# Problem to work on
Locate each line in the records that contains the word "Which", treating uppercase and lowercase letters as distinct, and copy those lines out.

# Data for this task
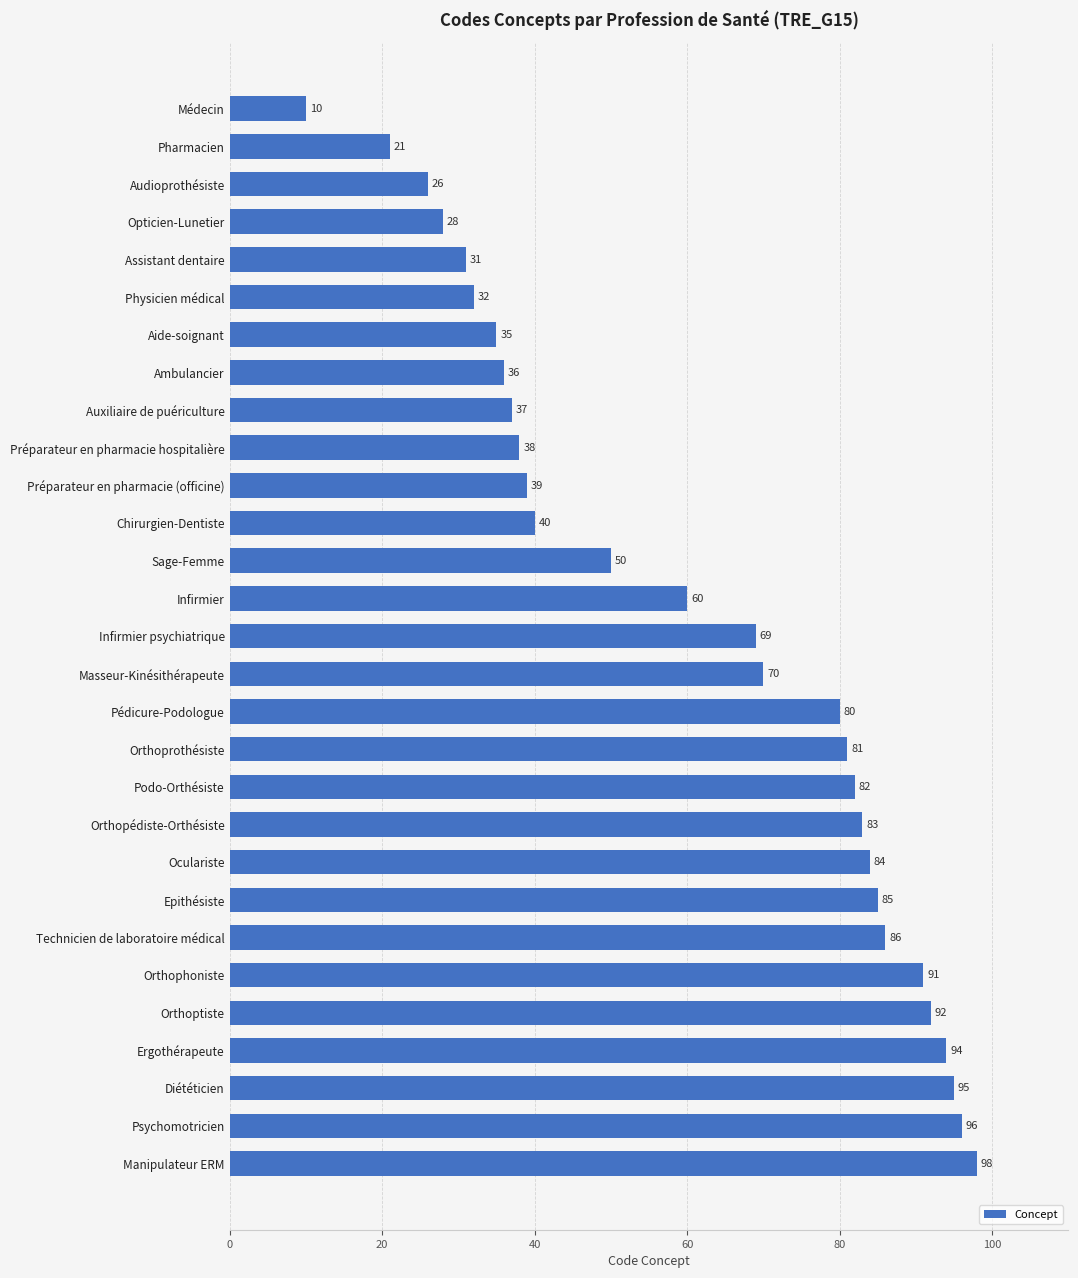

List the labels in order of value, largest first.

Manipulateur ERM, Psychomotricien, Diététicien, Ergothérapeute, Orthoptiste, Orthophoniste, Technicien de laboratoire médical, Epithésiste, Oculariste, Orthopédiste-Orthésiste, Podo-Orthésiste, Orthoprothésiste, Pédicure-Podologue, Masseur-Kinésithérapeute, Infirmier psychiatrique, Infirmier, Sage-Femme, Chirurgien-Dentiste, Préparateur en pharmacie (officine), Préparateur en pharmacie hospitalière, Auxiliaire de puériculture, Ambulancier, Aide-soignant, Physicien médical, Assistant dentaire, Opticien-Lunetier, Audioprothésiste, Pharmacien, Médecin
...
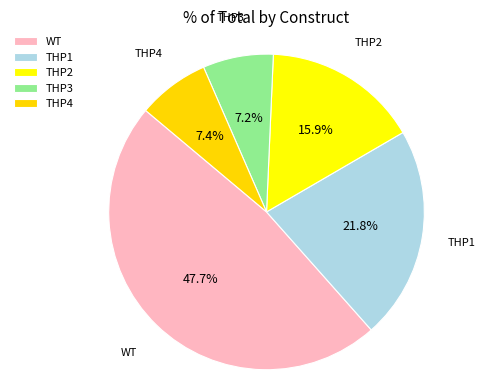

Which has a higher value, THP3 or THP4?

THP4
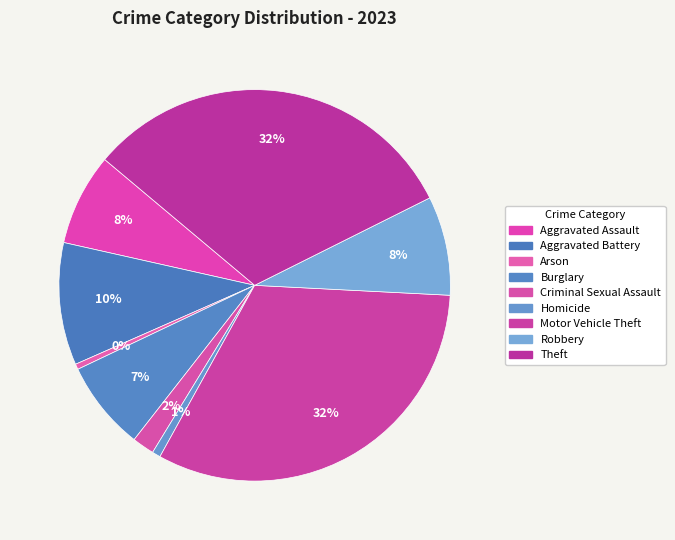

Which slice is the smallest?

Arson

# Solution to this problem
Which has a higher value, THP3 or THP4?
Which slice is the smallest?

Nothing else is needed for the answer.